I’ve been writing for as long as I’ve known how to read. My family can attest to this as I brought home a new freshly written story almost every other day from school. Most were hand drawn picture books with basic rhyming schemes that told similar stories to the relentlessly read books my parents bought me in my early years. I admittedly don’t read as much now as I did then, but I still have a thirst to consume as many stories as I can to feed my own wild imagination.
However, in recent months, I began questioning my own title as a writer. Not that I stopped being a writer or never was one, but am I producing anything worthwhile reading? Even while I asked myself that, I realized I hadn’t really written anything at all. No poetry, no blogs, no essays, no short stories. Certainly no screenplays. Will I be a fraud for telling people I’m a writer and have nothing to show for it? I also employed the excuse lie that I didn’t have time to write. I was “too busy” with my job, church, and whatever else I was doing that seemed important. I did feel that my creativity was stifled, yet I didn’t put enough of an effort to change it on my own.
Fortunately, around that time, I happened about some kindred spirits that guided me back to the pen. I mean literally, I started writing with pen and paper again, and began crafting poetry, story ideas, and other creations that qualify me to use that skill set.

Me.
I regained my love for words. Not that I ever lost that passion, it had just been distracted by the mundane and mediocrity of everyday life. The same ol’ same ol’. Well, now I’m on the new new. I had since changed my day job (I’m literally starting a new job tomorrow), I’ve been reading books again, and most importantly, I’ve been writing a lot more again.

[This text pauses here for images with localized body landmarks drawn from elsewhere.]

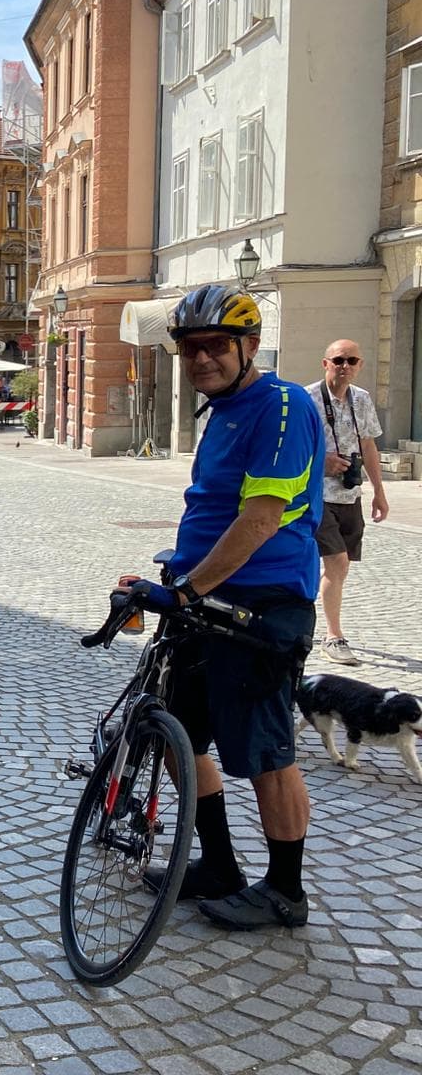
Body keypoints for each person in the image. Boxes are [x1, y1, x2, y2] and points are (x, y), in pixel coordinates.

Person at [127, 284, 321, 930]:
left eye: (216, 346)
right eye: (191, 348)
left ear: (250, 346)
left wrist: (186, 590)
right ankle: (217, 865)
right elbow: (209, 508)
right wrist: (175, 575)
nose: (202, 359)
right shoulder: (218, 413)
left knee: (267, 753)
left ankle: (285, 890)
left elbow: (261, 518)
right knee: (180, 734)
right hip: (206, 599)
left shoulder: (283, 405)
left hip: (264, 604)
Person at [304, 340, 387, 665]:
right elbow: (293, 446)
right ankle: (334, 636)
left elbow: (368, 446)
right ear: (326, 363)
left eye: (352, 360)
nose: (345, 366)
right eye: (339, 360)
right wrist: (321, 462)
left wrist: (379, 491)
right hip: (315, 495)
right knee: (336, 562)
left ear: (360, 364)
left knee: (338, 567)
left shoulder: (362, 399)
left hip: (349, 494)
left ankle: (309, 614)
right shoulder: (307, 399)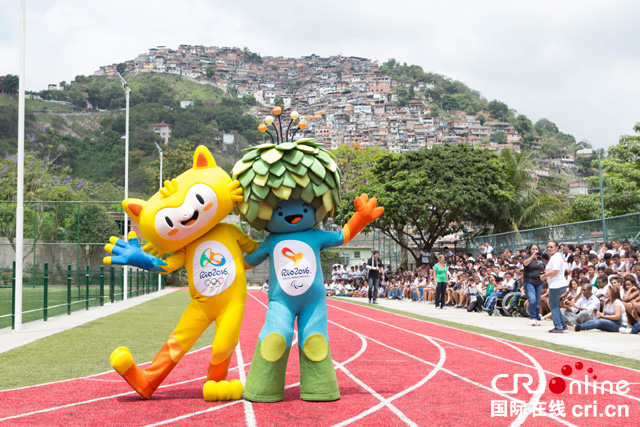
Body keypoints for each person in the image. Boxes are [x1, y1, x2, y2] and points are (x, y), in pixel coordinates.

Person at [542, 240, 567, 333]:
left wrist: (544, 276)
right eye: (548, 247)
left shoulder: (556, 257)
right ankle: (562, 324)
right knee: (554, 305)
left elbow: (555, 270)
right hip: (556, 284)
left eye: (551, 247)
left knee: (553, 305)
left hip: (556, 285)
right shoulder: (554, 257)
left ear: (557, 248)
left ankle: (558, 326)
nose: (549, 248)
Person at [523, 244, 545, 326]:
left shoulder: (540, 259)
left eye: (536, 249)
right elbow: (525, 264)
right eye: (533, 249)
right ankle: (532, 317)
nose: (535, 250)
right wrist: (532, 256)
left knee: (538, 301)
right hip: (529, 281)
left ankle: (536, 317)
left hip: (539, 282)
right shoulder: (527, 257)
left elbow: (543, 268)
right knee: (532, 299)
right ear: (530, 250)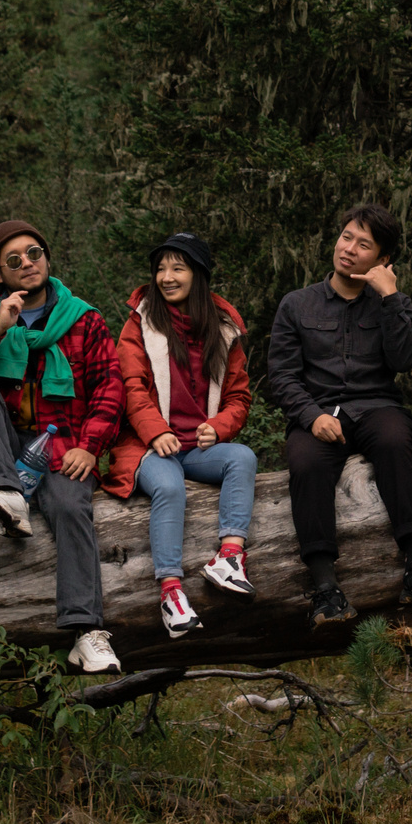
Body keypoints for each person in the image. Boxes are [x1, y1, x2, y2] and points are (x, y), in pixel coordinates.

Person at [0, 218, 124, 673]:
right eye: (13, 260)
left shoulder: (84, 319)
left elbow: (109, 388)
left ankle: (86, 630)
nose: (27, 264)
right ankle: (7, 493)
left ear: (47, 258)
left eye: (34, 253)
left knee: (73, 508)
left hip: (61, 447)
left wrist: (91, 446)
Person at [267, 203, 412, 631]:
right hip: (319, 412)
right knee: (305, 462)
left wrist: (390, 297)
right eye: (347, 237)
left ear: (382, 260)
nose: (349, 249)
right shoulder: (297, 304)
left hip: (377, 406)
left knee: (394, 442)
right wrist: (310, 416)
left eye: (364, 245)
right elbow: (282, 375)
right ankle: (326, 588)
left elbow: (403, 359)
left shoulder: (389, 302)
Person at [103, 233, 260, 638]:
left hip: (195, 448)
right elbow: (132, 385)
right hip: (146, 447)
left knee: (241, 457)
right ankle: (171, 593)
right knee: (170, 486)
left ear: (199, 274)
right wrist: (156, 432)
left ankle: (228, 558)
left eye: (178, 268)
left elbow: (240, 396)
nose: (166, 277)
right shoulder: (140, 322)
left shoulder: (223, 329)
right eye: (160, 268)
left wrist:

With the writing, came the return of my podcast. A good portion of the things I say on the podcast are partially scripted. As much as I love improvising, I still want to get certain information out and in an allotted time. The podcast is an extension of this blog anyway, so whatever I talk about there, I would have written about it here.
Which leads back to why it is I actually write. When I saw this prompt earlier and learning it was National Day on Writing, my very first answer, which is probably my truest answer: I write because I have to. Even as a child, I was terrified to speak in front of people, yet I found courage in writing down what I wanted to say and having it projected on paper, on screen, or by someone louder than I could ever be. I knew then that anything that could make a difference, starts with the written word. Music, movies, laws, poetry, plays, novels, advertising, newspapers.
I’m a little better now about speaking in front of large crowds, but the need for me to write has only grown stronger. Writing is not just an escape for me, but a release of energy, self expression, passion. Even if no one reads it and I set it on fire after signing my name, the epitome of catharsis. But most times I’m not just writing for myself, I write to entertain, to inform, to relate, or to reach out to YOU. And sometimes, for me, some things are better left unsaid, and written instead.